▶ [Problem to work on]: Look through the data below. Show each line where the string "down" occurs.

▶ [Data section]:
# # # # #

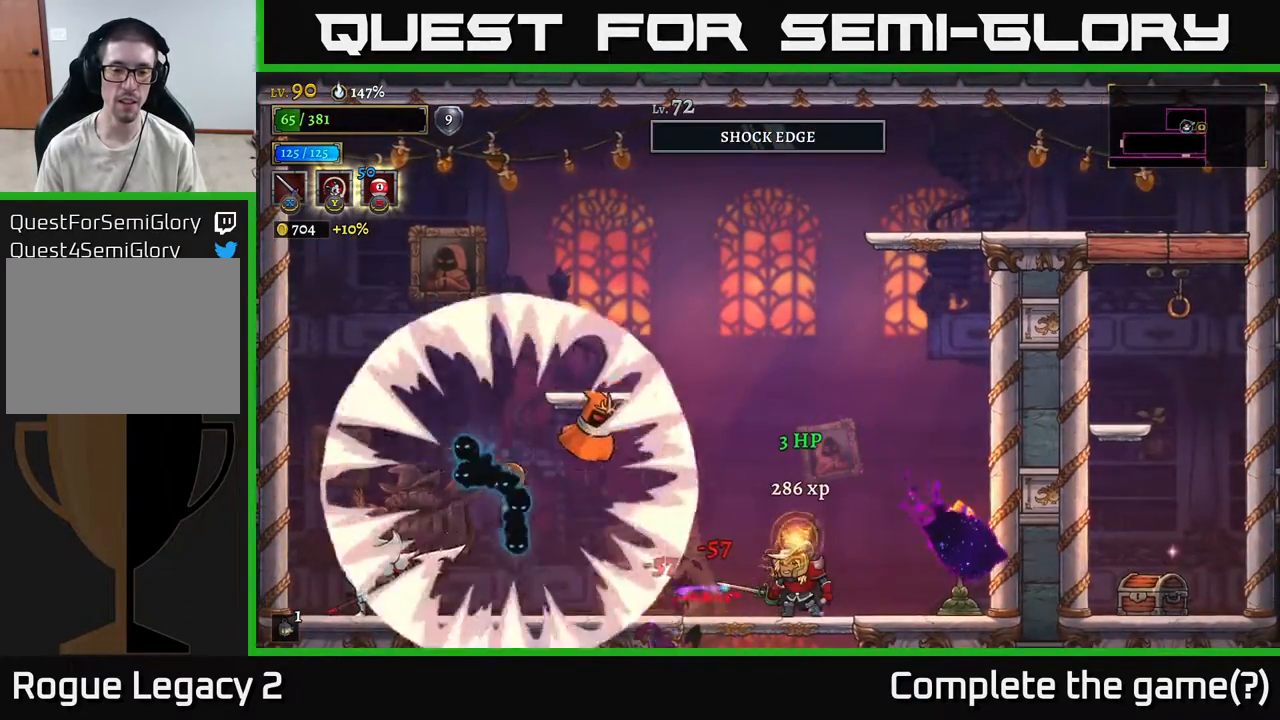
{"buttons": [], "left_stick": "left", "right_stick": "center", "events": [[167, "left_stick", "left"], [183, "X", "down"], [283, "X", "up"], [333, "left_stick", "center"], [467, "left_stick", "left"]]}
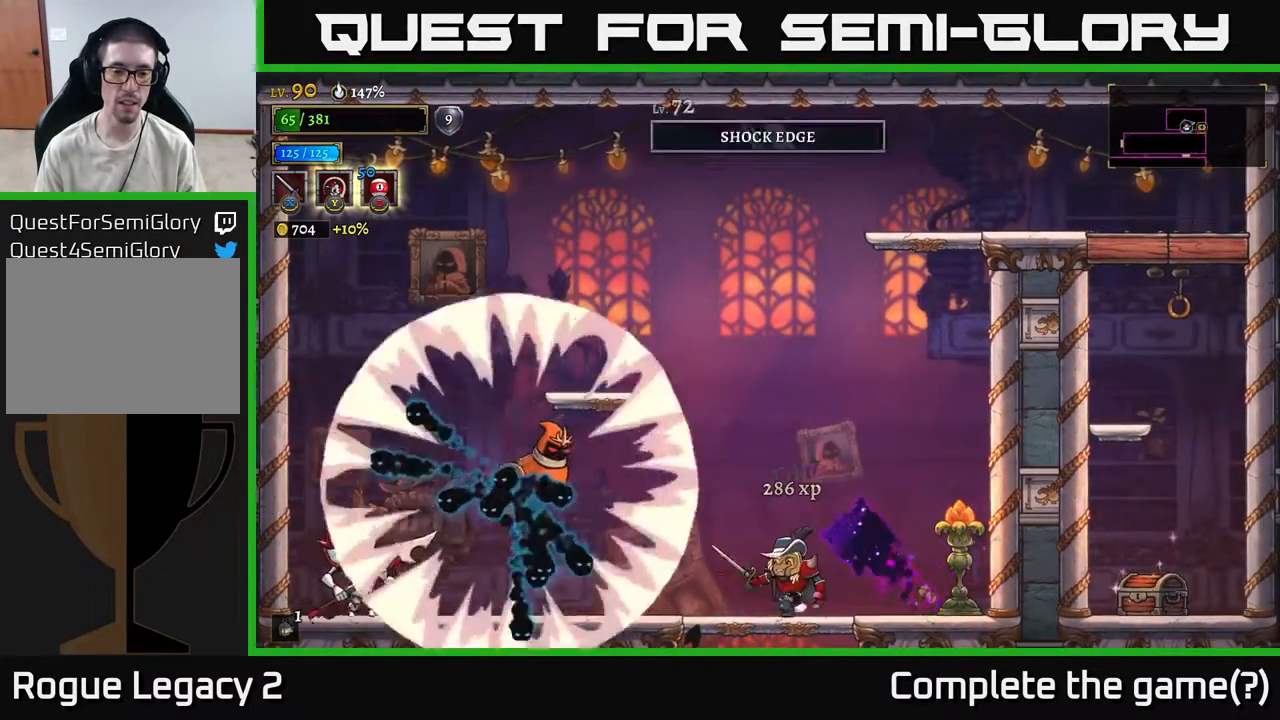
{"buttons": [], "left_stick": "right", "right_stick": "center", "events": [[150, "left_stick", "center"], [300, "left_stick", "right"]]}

# # # # #

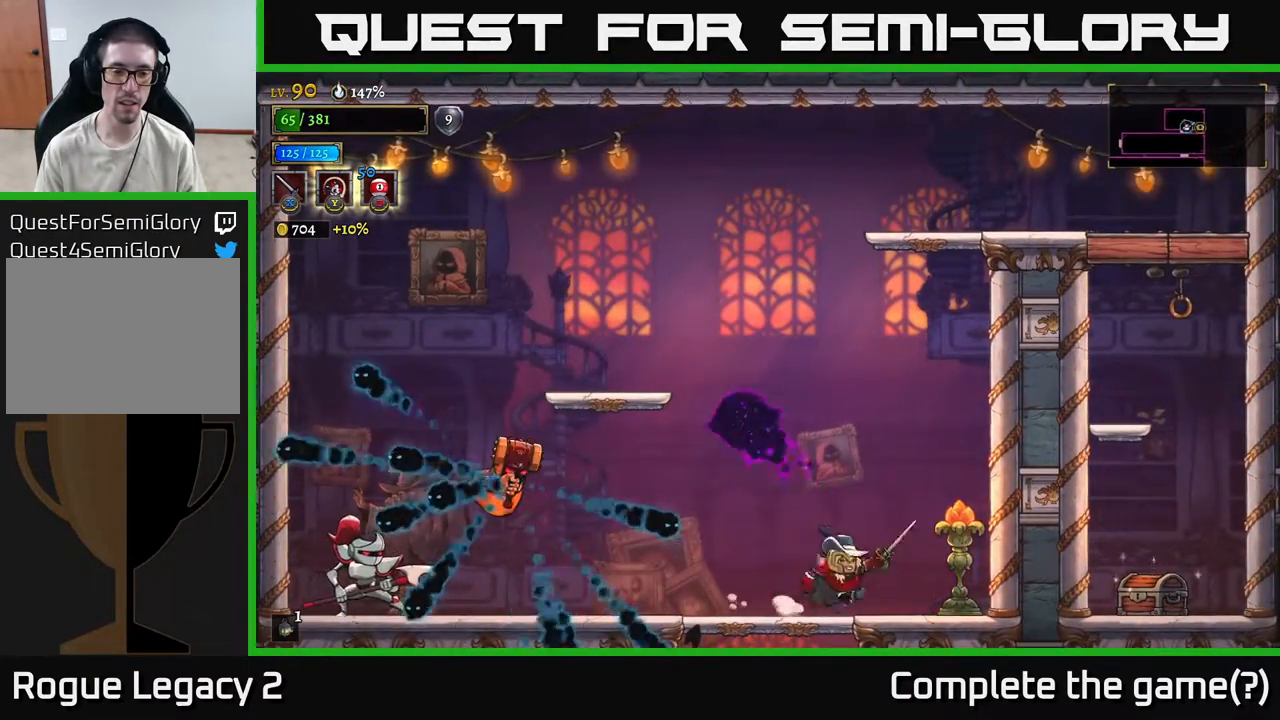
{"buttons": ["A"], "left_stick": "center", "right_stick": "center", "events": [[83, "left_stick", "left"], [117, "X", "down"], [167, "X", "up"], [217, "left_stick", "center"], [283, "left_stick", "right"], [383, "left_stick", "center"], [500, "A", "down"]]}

# # # # #

▶ [Response area]:
{"buttons": [], "left_stick": "left", "right_stick": "center", "events": [[167, "left_stick", "left"], [183, "X", "down"], [283, "X", "up"], [333, "left_stick", "center"], [467, "left_stick", "left"]]}
{"buttons": ["A"], "left_stick": "center", "right_stick": "center", "events": [[83, "left_stick", "left"], [117, "X", "down"], [167, "X", "up"], [217, "left_stick", "center"], [283, "left_stick", "right"], [383, "left_stick", "center"], [500, "A", "down"]]}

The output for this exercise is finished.